Warren is the best-selling author of The Purpose Driven Life and heads the prominent evangelical Saddleback church in Southern California. A rising leader in the evangelical movement, Warren supports the outlawing of abortion in all cases and is a staunch gay rights opponent. But his moderate tone on AIDS, poverty and climate change have made him controversial among social conservatives.

Robinson was an early critic of the decision, saying last month: “It was like a slap in the face.”

“I'm all for Rick Warren being at the table,” he told the New York Times, “but we're not talking about a discussion, we're talking about putting someone up front and center at what will be the most watched inauguration in history, and asking his blessing on the nation. And the God that he's praying to is not the God that I know.”

But last night, Robinson, an early Obama supporter, said he believed his invitation was not an effort by the Obama transition team to appease the gay and lesbian community.

“I had the great opportunity to meet then-Senator Obama early on in the New Hampshire primary,” Robinson said. “And the thing that drew me to him was his talk of a vision of governing that was not about polarization, but about bringing us all together. I think it is a message that America hungers for, and it's certainly a message that religious people should support. And then I worked behind the scenes on the campaign, particularly advising Senator Obama around gay and lesbian issues. And so I think it [my invitation] was really based upon the brief but important relationship that he and I have been able to establish.”

Adding later, “I do feel very confident that this President-elect understands us and stands with us in the issues that are important to us.”

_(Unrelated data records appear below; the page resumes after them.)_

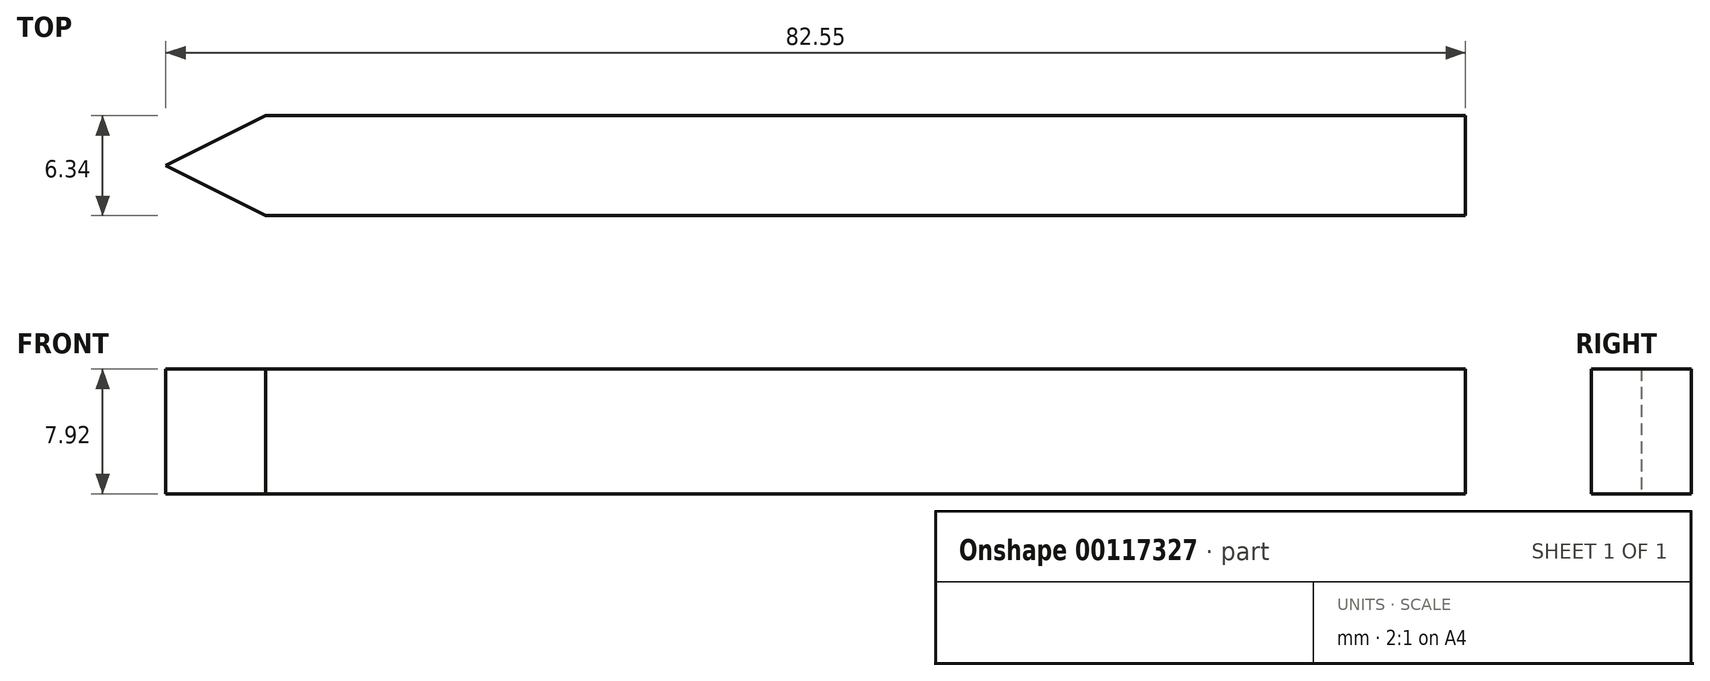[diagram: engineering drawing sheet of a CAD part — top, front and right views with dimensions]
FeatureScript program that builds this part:
annotation { "Feature Type Name" : "Feature", "Feature Type Description" : "" }
export const myFeature = defineFeature(function(context is Context, id is Id, definition is map)
    precondition{}
    {
        {
            var Q0;
            Q0=qCreatedBy(makeId("Top.planeOp"),FACE);
            var sketch = newSketch(context, id + "F0", { "sketchPlane" : qUnion([Q0])});
            skLineSegment(sketch, "E0.bottom", {"start": v(38.1, 3.18) * mm, "end": v(-38.1, 3.18) * mm});
            skLineSegment(sketch, "E0.top", {"start": v(38.1, -3.18) * mm, "end": v(-38.1, -3.18) * mm});
            skLineSegment(sketch, "E0.left", {"start": v(38.1, 3.18) * mm, "end": v(38.1, -3.17) * mm});
            skLineSegment(sketch, "E0.right", {"start": v(-38.1, 3.18) * mm, "end": v(-38.1, -3.18) * mm, "construction": true});
            skPoint(sketch, "E0.middle", {"position": v(0, 0) * mm});
            skLineSegment(sketch, "E1", {"start": v(-38.1, 0) * mm, "end": v(-44.45, 0) * mm, "construction": true});
            skLineSegment(sketch, "E2", {"start": v(-38.1, -3.17) * mm, "end": v(-44.45, 0) * mm});
            skLineSegment(sketch, "E3", {"start": v(-38.1, 3.17) * mm, "end": v(-44.45, 0) * mm});
            skSolve(sketch);
        }
        {
            var Q0;
            Q0 = qSketchRegion(id + "F0", true);
            extrude(context, id + "F1", {"entities" : qUnion([Q0]), "depth" : 7.92 * mm});
        }
    });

Warren applauded the decision to include Robinson.  According to a note published online at Christianity Today Warren said: “President-elect Obama has again demonstrated his genuine commitment to bringing all Americans of goodwill together in search of common ground. I applaud his desire to be the president of every citizen.”

Openly lesbian Maddow asked what events Robinson had been invited to attend. “I was invited to pronounce the invocation, which is just an amazing honor, and then invited, along with my partner, to participate in the swearing in, the national prayer breakfast, and a number of other private events,” Robinson replied.

The acceptance of openly gay clergy remains a divisive issue in the Episcopal Church, and Robinson's 2003 consecration has splintered the worldwide church into several factions. In the United States, four diocese and dozens of parishes have broken away from the church over the controversy.